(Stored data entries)

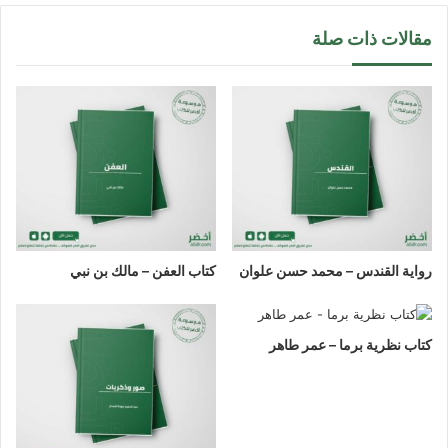
مقالات ذات صلة
رواية القندس – محمد حسن علوان
كتاب العفن – مالك بن نبي
كتاب نظرية برما – عمر طاهر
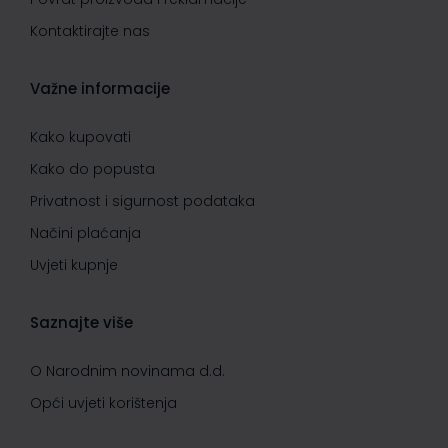
Kontaktirajte nas
Važne informacije
Kako kupovati
Kako do popusta
Privatnost i sigurnost podataka
Načini plaćanja
Uvjeti kupnje
Saznajte više
O Narodnim novinama d.d.
Opći uvjeti korištenja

* Directive *
What you return must match the entries above exactly, apart from the pictures, which are left out.

* Written reply *
مقالات ذات صلة
رواية القندس – محمد حسن علوان
كتاب العفن – مالك بن نبي
كتاب نظرية برما – عمر طاهر
Kontaktirajte nas
Važne informacije
Kako kupovati
Kako do popusta
Privatnost i sigurnost podataka
Načini plaćanja
Uvjeti kupnje
Saznajte više
O Narodnim novinama d.d.
Opći uvjeti korištenja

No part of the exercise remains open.